Presidente do Chile acha prazo para desarmamento muito curto

Arquivado em: Arquivo-CdB
Publicado sábado, 8 de março de 2003 as 17:39, por: cdb

O presidente do Chile, Ricardo Lagos, disse neste sábado, que 17 de março é um prazo “muito curto” e deixa muito pouco espaço para demonstrar que o Iraque está cumprindo com o desarmamento, ao referir-se à proposta apresentada ontem ao Conselho de Segurança da ONU por EUA, Grã-Bretanha e Espanha.

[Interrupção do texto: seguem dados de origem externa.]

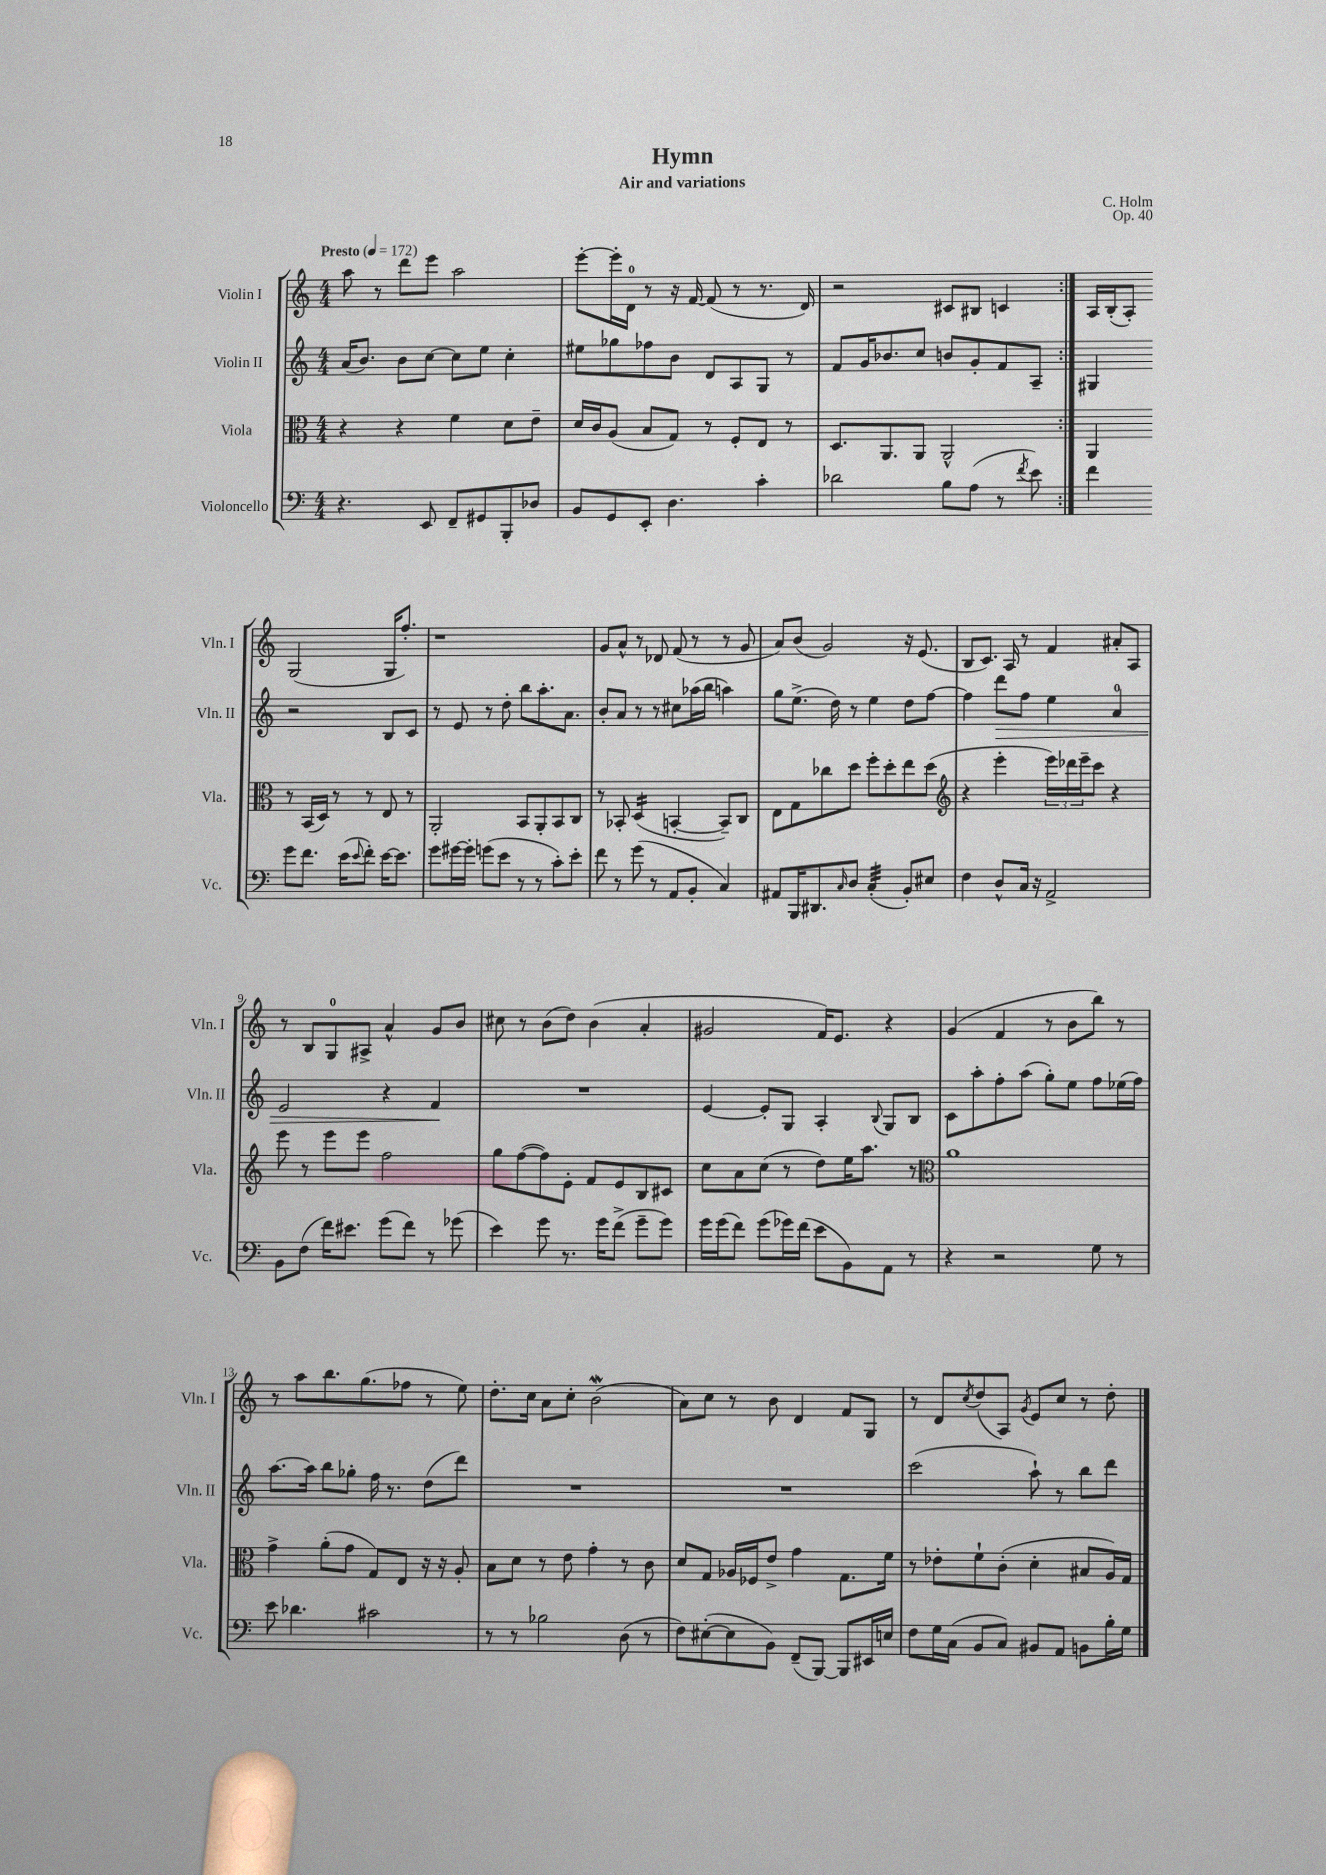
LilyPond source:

Em entrevista à rádio chilena W, Lagos contou que falou com o presidente americano George W. Bush por telefone na última sexta-feira.

“O que ele solicitou era um apoio à resolução que delinearam ontem. Ele me disse que as remodelações dessa resolução tinham a ver com os apontamentos feitos pelo Chile, e lhe indiquei que ainda tínhamos que estudá-la cuidadosamente, mas via que deixava muito pouco espaço” para o desarmamento, disse Lagos.

Questionado pelos jornalistas sobre se era possível conseguir o desarmamento do Iraque antes de 17 de março, o presidente chileno disse ser “muito difícil”

O projeto apresentado ontem por EUA, Grã-Bretanha e Espanha pode ser votado na próxima semana no Conselho de Segurança de Nações Unidas, ao qual o Chile ingressou em 1 de janeiro como membro não-permanente.

“É impossível obter aquilo (o desarmamento do Iraque) em um prazo daqui a 17 de março”, disse Lagos, ao tempo em que acrescentou que entende o esforço da resolução dos EUA de dar um prazo adicional, mas ressalta que “esse prazo ainda é muito pequeno”.

Também comentou que é preciso haver “maior clareza sobre quais são as exigências concretas que nestas matérias se deseja fazer a Saddam Hussein”.

“Isto não ficou claro para a opinião pública e é indispensável fazê-lo. Isso é o que estivemos pedindo nos últimos 15 dias”, disse o governante chileno.

“A destruição dessas armas pode demorar dois, três ou quatro meses”, acrescentou.

O chefe de Estado também afirmou que o que mais o preocupa é que as Nações Unidas estão “em uma situação muito crítica”.

“Queremos preservar as Nações Unidas como o corpo onde sejam tomadas as decisões. Se as decisões são tomadas fora do organismo acho que será muito negativo”, afirmou.

O presidente chileno reconheceu também que ontem, sexta-feira, manteve comunicação com seus pares do Peru, da Colômbia e do México, a que explicou a postura que Chile manteve nas Nações Unidas.

Disse que o Chile fez “um apontamento sério” e disse primeiro que quer que os cinco grandes cheguem a um consenso, para estar ao lado deles colaborando para que se chegue a um entendimento e não para “esconder-nos atrás deles”.

Também, e em alusão a opiniões da oposição de direita que disse que o Chile pagará alto por fazer parte do Conselho de Segurança, o governante disse que o país está aí “porque foi eleito e porque assume responsabilidades”.

“Acho que os países não pagam custos quando tomam decisões, os países o que fazem é fixar seus princípios nestes foros”, afirmou.

Lagos também descartou que o Tratado de Livre Comércio que o Chile negociou com os EUA possa ter alguma influência sobre o voto do Chile no Conselho de Segurança.

“O Tratado de Livre Comércio não é um presente que os EUA deram ao Chile nem muito menos um presente do Chile aos EUA. O tratado foi assinado porque é em benefício para que ambos os países tenham uma capacidade de um comércio mais ativo entre ambos”, garantiu.